You can also have it read into an audio file is so desired which can be listened to later.

[1] https://f-droid.org/en/packages/com.foobnix.pro.pdf.reader/


If you’re an iOS user, try https://oration.app


Please don’t use HN primarily to promote your product. It is against the community guidelines.


It was a formal Show HN <https://news.ycombinator.com/item?id=39316019> from a while back, so I think that's within bounds but I also agree that it should be one top-level comment and let it go, not replying every time with the same text


I had a similar idea but what happens when you stumble upon code, equations, tables, graphs etc.? Can LLM understand that as well?

For example; you are listening to the paper with some text2speech model and then it stumbles open code snippet or table or graph....what should happen next? Should model skip it or prompt you to look at the graph or table or whatever. Or should you write some software that tries to interpret graphs and other non-text content.


I am still trying to understand this, but it seems like the potential here is tremendous. For example, you can imagine producing audio tailored to the sophistication of the reader where a layperson may wish a more basic interpretation than a subject-matter expert. Really looking forward to seeing where this goes for the dissection and understanding of scientific publications.

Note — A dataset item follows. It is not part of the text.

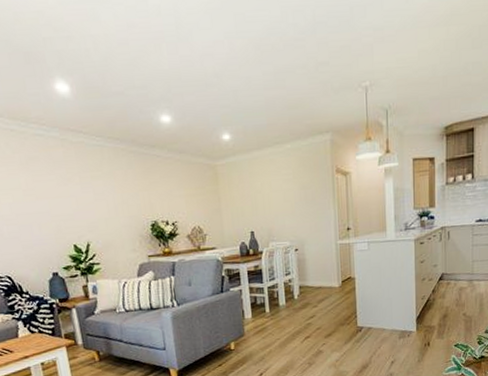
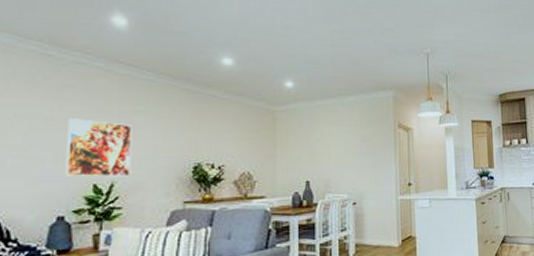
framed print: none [41,187,101,239] -> present [65,118,133,177]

Did you purposefully omit a license?

I really do wish GitHub would prompt its repo owners "did you forget a license?", but I also wish it would prompt them for adding "topics" to enhance discovery and I guess I'll just continue to hold my breath on those


https://www.listening.com/ does this as a service.FWIW I haven’t tried it myself.

Edit: looks like they support a few traditional publishers as well.


Last time I tried it, app literally just read papers. As in parsed arxiv pdfs text2speech. It was an awful misunderstanding of the medium. Unless it was rebuilt significantly over last months, it's just bad.


We built Oration (https://oration.app) to improve on issues like this. It also generates a summarized version


Give oration (https://oration.app) a try! It’s cheaper and many of our users found it a better option than Listening


Whatever they're using for text to speech is rough. Probably using an open source model. The one used in OP (Google's) is a lot more listenable.


It'd be interesting to also have these generate a slide presentation explaining a paper via some combination of presentation markdown, MermaidJS, and an image generator.


I started working on a version of this just the other night—thank you for saving me the time! This is awesome.


Audiobooks make sense for thibgs which are communicated as fast as speech. Like stories.